What you will do –
Return the lines beginning at the one that contains "nog toe. Marktonderzoeker" and running to the end of the records, exactly and with nothing else. Omit pictures.

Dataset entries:
= = = = =

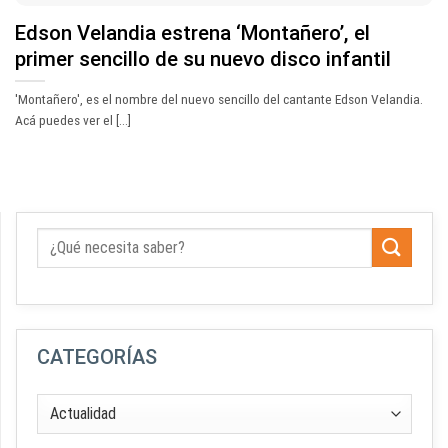
Edson Velandia estrena ‘Montañero’, el
primer sencillo de su nuevo disco infantil
'Montañero', es el nombre del nuevo sencillo del cantante Edson Velandia.
Acá puedes ver el [...]
CATEGORÍAS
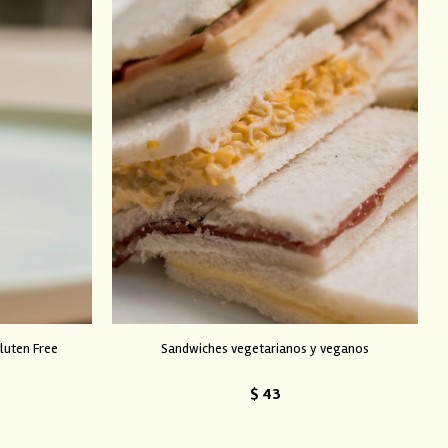
luten Free
Sandwiches vegetarianos y veganos
$
43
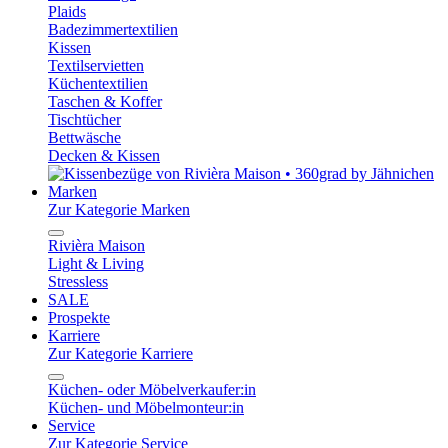
Plaids
Badezimmertextilien
Kissen
Textilservietten
Küchentextilien
Taschen & Koffer
Tischtücher
Bettwäsche
Decken & Kissen
Marken
Zur Kategorie Marken
Rivièra Maison
Light & Living
Stressless
SALE
Prospekte
Karriere
Zur Kategorie Karriere
Küchen- oder Möbelverkaufer:in
Küchen- und Möbelmonteur:in
Service
Zur Kategorie Service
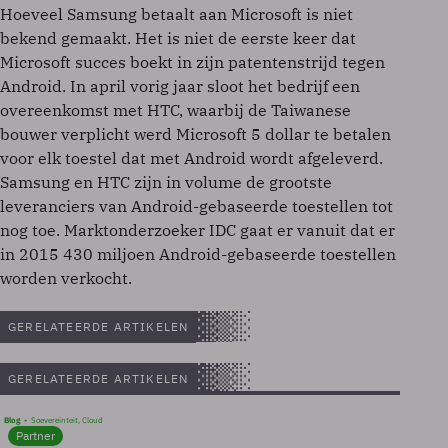
Hoeveel Samsung betaalt aan Microsoft is niet
bekend gemaakt. Het is niet de eerste keer dat
Microsoft succes boekt in zijn patentenstrijd tegen
Android. In april vorig jaar sloot het bedrijf een
overeenkomst met HTC, waarbij de Taiwanese
bouwer verplicht werd Microsoft 5 dollar te betalen
voor elk toestel dat met Android wordt afgeleverd.
Samsung en HTC zijn in volume de grootste
leveranciers van Android-gebaseerde toestellen tot
nog toe. Marktonderzoeker IDC gaat er vanuit dat er
in 2015 430 miljoen Android-gebaseerde toestellen
worden verkocht.
GERELATEERDE ARTIKELEN
GERELATEERDE ARTIKELEN
Blog
Soevereinteit, Cloud
Partner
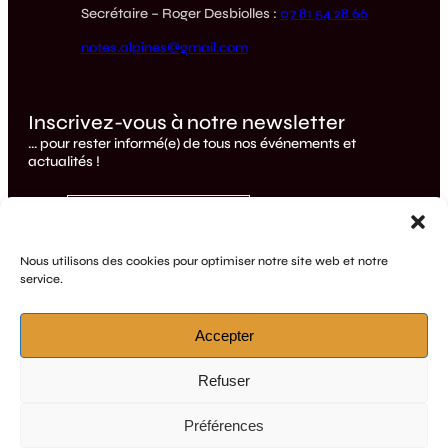
Secrétaire – Roger Desbiolles :
07 81 54 28 66
notes.alpines@gmail.com
Inscrivez-vous à notre newsletter
... pour rester informé(e) de tous nos événements et
actualités !
Nom
E-mail
Je m'abonne
Nous utilisons des cookies pour optimiser notre site web et notre
service.
Accepter
Refuser
Politique de confidentialité
-
Mentions légales
Préférences
©notesalpines 2026
Fièrement propulsé par
Vanessa Point - Graphiste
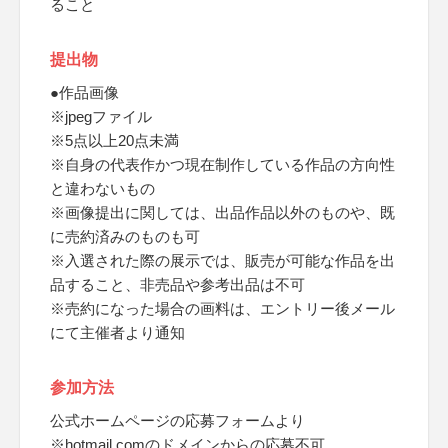
ること
提出物
●作品画像
※jpegファイル
※5点以上20点未満
※自身の代表作かつ現在制作している作品の方向性
と違わないもの
※画像提出に関しては、出品作品以外のものや、既
に売約済みのものも可
※入選された際の展示では、販売が可能な作品を出
品すること、非売品や参考出品は不可
※売約になった場合の画料は、エントリー後メール
にて主催者より通知
参加方法
公式ホームページの応募フォームより
※hotmail.comのドメインからの応募不可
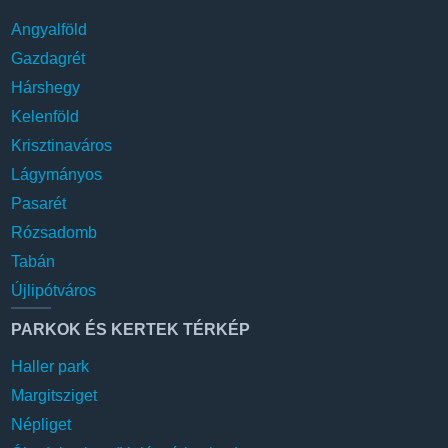
Angyalföld
Gazdagrét
Hárshegy
Kelenföld
Krisztinaváros
Lágymányos
Pasarét
Rózsadomb
Tabán
Újlipótváros
PARKOK ÉS KERTEK TÉRKÉP
Haller park
Margitsziget
Népliget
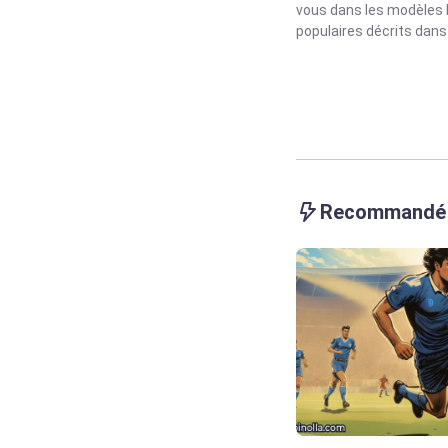
vous dans les modèles 
populaires décrits dans c
Recommandé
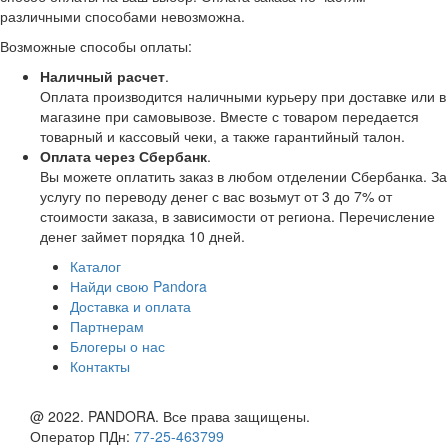
различными способами невозможна.
Возможные способы оплаты:
Наличный расчет
.
Оплата производится наличными курьеру при доставке или в
магазине при самовывозе. Вместе с товаром передается
товарный и кассовый чеки, а также гарантийный талон.
Оплата через Сбербанк
.
Вы можете оплатить заказ в любом отделении Сбербанка. За
услугу по переводу денег с вас возьмут от 3 до 7% от
стоимости заказа, в зависимости от региона. Перечисление
денег займет порядка 10 дней.
Каталог
Найди свою Pandora
Доставка и оплата
Партнерам
Блогеры о нас
Контакты
@ 2022. PANDORA. Все права защищены.
Оператор ПДн:
77-25-463799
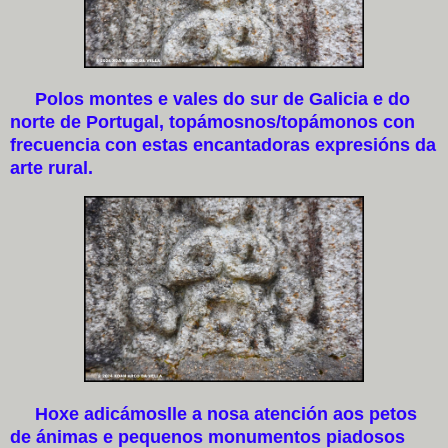
Polos montes e vales do sur de Galicia e do
norte de Portugal, topámosnos/topámonos con
frecuencia con estas encantadoras expresións da
arte rural.
Hoxe adicámoslle a nosa atención aos petos
de ánimas e pequenos monumentos piadosos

= = = = =

Answer section –
nog toe. Marktonderzoeker IDC gaat er vanuit dat er
in 2015 430 miljoen Android-gebaseerde toestellen
worden verkocht.
GERELATEERDE ARTIKELEN
GERELATEERDE ARTIKELEN
Blog
Soevereinteit, Cloud
Partner
Secrétaire – Roger Desbiolles :
07 81 54 28 66
notes.alpines@gmail.com
Inscrivez-vous à notre newsletter
... pour rester informé(e) de tous nos événements et
actualités !
Nom
E-mail
Je m'abonne
Nous utilisons des cookies pour optimiser notre site web et notre
service.
Accepter
Refuser
Politique de confidentialité
-
Mentions légales
Préférences
©notesalpines 2026
Fièrement propulsé par
Vanessa Point - Graphiste
ること
提出物
●作品画像
※jpegファイル
※5点以上20点未満
※自身の代表作かつ現在制作している作品の方向性
と違わないもの
※画像提出に関しては、出品作品以外のものや、既
に売約済みのものも可
※入選された際の展示では、販売が可能な作品を出
品すること、非売品や参考出品は不可
※売約になった場合の画料は、エントリー後メール
にて主催者より通知
参加方法
公式ホームページの応募フォームより
※hotmail.comのドメインからの応募不可
Angyalföld
Gazdagrét
Hárshegy
Kelenföld
Krisztinaváros
Lágymányos
Pasarét
Rózsadomb
Tabán
Újlipótváros
PARKOK ÉS KERTEK TÉRKÉP
Haller park
Margitsziget
Népliget
vous dans les modèles 
populaires décrits dans c
Recommandé
различными способами невозможна.
Возможные способы оплаты:
Наличный расчет
.
Оплата производится наличными курьеру при доставке или в
магазине при самовывозе. Вместе с товаром передается
товарный и кассовый чеки, а также гарантийный талон.
Оплата через Сбербанк
.
Вы можете оплатить заказ в любом отделении Сбербанка. За
услугу по переводу денег с вас возьмут от 3 до 7% от
стоимости заказа, в зависимости от региона. Перечисление
денег займет порядка 10 дней.
Каталог
Найди свою Pandora
Доставка и оплата
Партнерам
Блогеры о нас
Контакты
@ 2022. PANDORA. Все права защищены.
Оператор ПДн:
77-25-463799
Polos montes e vales do sur de Galicia e do
norte de Portugal, topámosnos/topámonos con
frecuencia con estas encantadoras expresións da
arte rural.
Hoxe adicámoslle a nosa atención aos petos
de ánimas e pequenos monumentos piadosos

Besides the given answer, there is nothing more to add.